Property rights are not a colonial construct

Section 25 of the Constitution is constantly under attack. South Africa is coming off a vote in Parliament where its proposed amendment failed. The Constitution in general was criticised by Lindiwe Sisulu. Property rights specifically are singled out, citing Professor Ramose who called it (section 25) the ‘longest clause’. The right to private title is attacked as being representative of colonialism. Is this true?

Those who have crowned themselves the sole representatives of ‘the downtrodden’ – the monopolisers of blackness – believe that owning land to the exclusion of others is a propagation of colonialism. They posit that anyone who has exclusive property rights established through action is but a ‘house negro’ in the terminology of Malcolm X. They say section 25 is an impediment to redressing the injustice perpetrated by the colonial South African Westphalian state. By protecting that which was acquired through force, the anti-proprietarians claim the Constitution perpetuates the injustice itself.

What these critics do not realise is that without the protection of section 25, the remedies sought by those who were dispossessed, or their descendants, would be less secure.

A right to private property does not inhibit challenging of the title or ‘belonging’ of that right. As most of this camp will say, there were unjustly acquired property rights. Having constitutional protection for property rights does not preclude one from challenging rights that were improperly obtained.

From a legal-philosophical perspective, it is this right in property that will inform the remedy of the party which is challenging the validity of any title to property. 

The alternative proposed by these proponents of ‘the people’ is the scrapping of private property protection and the institution of a collective landed property regime. Basically, having the entirety of the population being tenants of the powerful administrators of the state at any given time. 

The major parties who propagate this ideal in South Africa may differ on the details, but one thing brings them together: Abantu must not have private property rights. For, after all, abantu also enjoy protection from section 25, and, if anything, that right to property empowers them to reclaim property that is rightly theirs. 

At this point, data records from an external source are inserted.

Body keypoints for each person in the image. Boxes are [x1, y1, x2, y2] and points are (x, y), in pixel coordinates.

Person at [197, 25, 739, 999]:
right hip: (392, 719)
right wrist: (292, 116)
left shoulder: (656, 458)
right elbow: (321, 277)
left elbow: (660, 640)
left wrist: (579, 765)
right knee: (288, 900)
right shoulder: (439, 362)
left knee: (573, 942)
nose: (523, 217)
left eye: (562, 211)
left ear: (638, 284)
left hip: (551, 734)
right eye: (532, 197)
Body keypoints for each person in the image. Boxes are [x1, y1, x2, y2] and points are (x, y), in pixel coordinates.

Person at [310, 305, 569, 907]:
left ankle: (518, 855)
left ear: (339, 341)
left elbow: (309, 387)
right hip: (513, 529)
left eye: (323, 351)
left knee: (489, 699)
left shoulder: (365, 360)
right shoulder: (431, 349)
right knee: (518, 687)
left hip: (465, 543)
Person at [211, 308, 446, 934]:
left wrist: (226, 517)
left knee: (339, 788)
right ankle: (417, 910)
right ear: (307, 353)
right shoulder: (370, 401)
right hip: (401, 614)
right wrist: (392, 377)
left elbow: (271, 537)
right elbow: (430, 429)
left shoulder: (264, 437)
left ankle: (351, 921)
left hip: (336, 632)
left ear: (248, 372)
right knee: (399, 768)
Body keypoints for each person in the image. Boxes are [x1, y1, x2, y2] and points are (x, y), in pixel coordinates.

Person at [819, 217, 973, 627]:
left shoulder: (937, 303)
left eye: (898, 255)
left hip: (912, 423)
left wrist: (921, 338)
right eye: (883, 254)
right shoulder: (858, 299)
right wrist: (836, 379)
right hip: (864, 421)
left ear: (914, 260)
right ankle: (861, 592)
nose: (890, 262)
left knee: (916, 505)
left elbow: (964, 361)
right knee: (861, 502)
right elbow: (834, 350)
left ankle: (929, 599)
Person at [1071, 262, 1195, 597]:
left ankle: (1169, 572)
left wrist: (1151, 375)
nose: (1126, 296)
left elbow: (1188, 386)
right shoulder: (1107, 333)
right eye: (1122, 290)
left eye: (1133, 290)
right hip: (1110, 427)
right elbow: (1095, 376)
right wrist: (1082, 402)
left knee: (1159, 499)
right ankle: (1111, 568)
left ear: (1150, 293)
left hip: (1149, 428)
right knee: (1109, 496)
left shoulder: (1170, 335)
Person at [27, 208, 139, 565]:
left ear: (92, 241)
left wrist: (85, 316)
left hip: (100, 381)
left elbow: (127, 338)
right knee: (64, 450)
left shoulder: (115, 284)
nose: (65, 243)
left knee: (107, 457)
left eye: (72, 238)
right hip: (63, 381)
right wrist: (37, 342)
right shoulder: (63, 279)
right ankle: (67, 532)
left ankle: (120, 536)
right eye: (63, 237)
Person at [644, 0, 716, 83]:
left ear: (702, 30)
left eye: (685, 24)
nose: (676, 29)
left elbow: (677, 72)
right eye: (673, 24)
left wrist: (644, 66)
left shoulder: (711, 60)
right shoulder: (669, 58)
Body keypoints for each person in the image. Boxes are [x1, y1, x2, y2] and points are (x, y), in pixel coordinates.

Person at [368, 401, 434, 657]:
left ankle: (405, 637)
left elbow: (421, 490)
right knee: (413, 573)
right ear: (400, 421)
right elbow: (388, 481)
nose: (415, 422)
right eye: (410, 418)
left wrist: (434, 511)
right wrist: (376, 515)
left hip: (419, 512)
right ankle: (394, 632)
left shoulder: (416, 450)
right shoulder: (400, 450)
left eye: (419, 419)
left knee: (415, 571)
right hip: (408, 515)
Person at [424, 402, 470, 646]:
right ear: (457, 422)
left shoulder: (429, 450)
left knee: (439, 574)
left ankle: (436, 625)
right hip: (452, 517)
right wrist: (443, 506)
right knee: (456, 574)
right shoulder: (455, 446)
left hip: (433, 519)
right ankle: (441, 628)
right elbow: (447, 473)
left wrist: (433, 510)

The issue is one of will, of capacitating the institutions, including the much-hated judiciary, to handle matters of restitution and justice. Protection of the right to private property guarantees that after the contestation of title in whatever property is settled, the rights belonging to the rightful owners will still be protected. 

The June 2021 judgment of the KwaZulu-Natal Division of the High Court, in the matter of Council for the Advancement of the South African Constitution v Ingonyama Trust, highlights how the right to property cannot be undermined by claims to ‘African culture’ which is said to have no latitude for private property rights. When those who are against the right to private property argue against it, they must do so without their usual appeals about it representing a betrayal of African culture or the African way of life. When political parties claim that the Westphalian state ought to be custodian of all property, they must do so without saying it is the ‘African way’. 

Their ambitions to control people’s lives by denying them rights to private property must not be couched in cultural rhetoric.

The right to property, legally, is integral to any functional society. It does not inhibit the restitution of property that was unjustly acquired or unjustly transferred, and currently is used by an unjust ‘owner’. The right to property does not inhibit justice. What it does, and what the South African state wishes to circumvent, is it inhibits the state from picking and choosing property expediently and dishing it out to political allies in the name of redistribution. Note the difference between the justice concept of restitution, and the uniquely Western socialist concept of redistribution.

Justice, properly understood, is about restoring the status quo prior to the injury. In the specific case of property ownership, it would simply be transferring title to the rightful owner. 

The tirades against the right to property for purposes of justice against past property dispossession are misguided. For sound justice, property rights and their protection ought to be central. Rather than eliminating them, finding ways to make their protection stronger ought to be the focus.  

Zakhele Mthembu BA Law (Wits) LLB (Wits) is a legal researcher at the Free Market Foundation. The views expressed in the article are the author’s and not necessarily shared by the members of the Foundation.